Protection is often viewed as a powerful instrument to help domestic firms to raise their sales at the expense of foreign importers. But this view is now being challenged by recent research showing that the effects of protection really depend on the international orientation of the firms i.e. whether they are exporters or not. Protected firms that are well integrated in global value chains may actually lose sales whenever the imports of inputs are subject to protection. This observation may not come as a surprise, but it is important to realise that trade policy has not kept pace with this aspect of globalisation.

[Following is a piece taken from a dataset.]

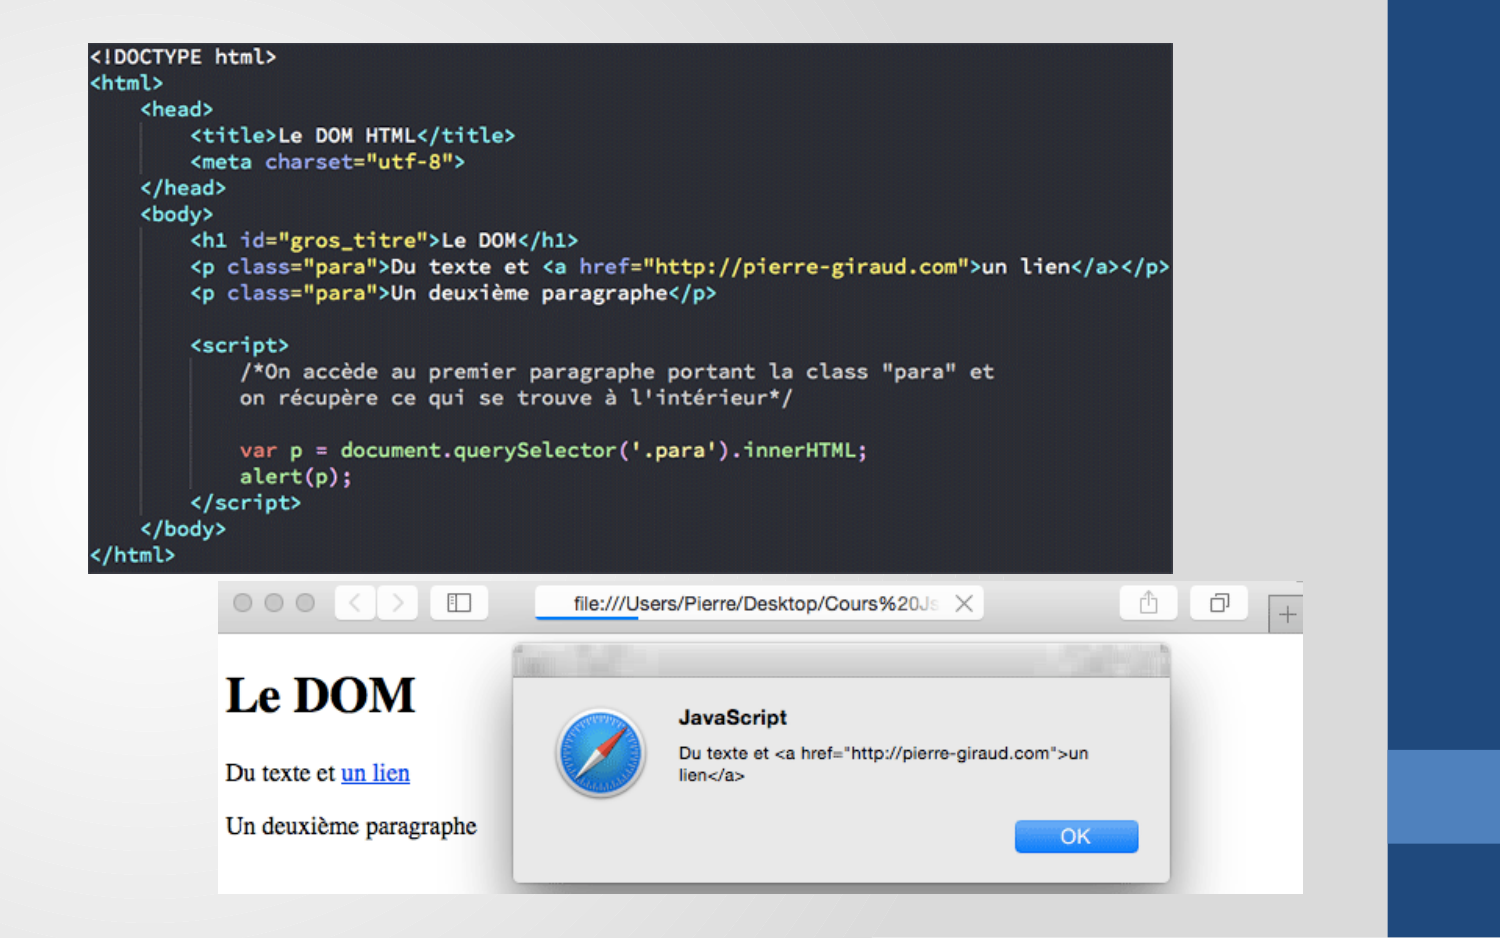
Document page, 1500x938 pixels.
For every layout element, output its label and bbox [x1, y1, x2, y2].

picture [217, 580, 1304, 895]
picture [87, 42, 1174, 574]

The main reason is that many of the current WTO rules governing trade protection stem from an era where trade models predicted that all domestic firms would benefit from import protection. Traditional theory models assumed that all firms in the protected industry are import-competing and only sell domestically. However, in recent years an increasing number of papers have shown that even within narrowly defined industries, firms can be very different. Some firms only produce for the domestic market, others mainly export or sell both domestically and internationally. Thus, the question that can be raised is whether all domestic firms benefit from import protection given that some of the protected firms may be exporters
What does this tell us about trade policy?
Some trade policy uses protection as an instrument to protect its domestic import-competing sector. If this policy does not take its negative externality on protected firms’ exports into account, it may have negative long-run consequences. Firms today no longer operate within the confines of a singular country or market, and their operations are increasingly international. Two decades ago, when firms mainly sold domestically, import protection laws may have been an effective way to temporarily boost a country’s trade surplus and current account. It is no longer the case today. In an increasingly globalised world, exporters’ success seems to positively depend on the free entry of imports rather than the other way round.
So we have another reason, if we needed one, to be anti-protection.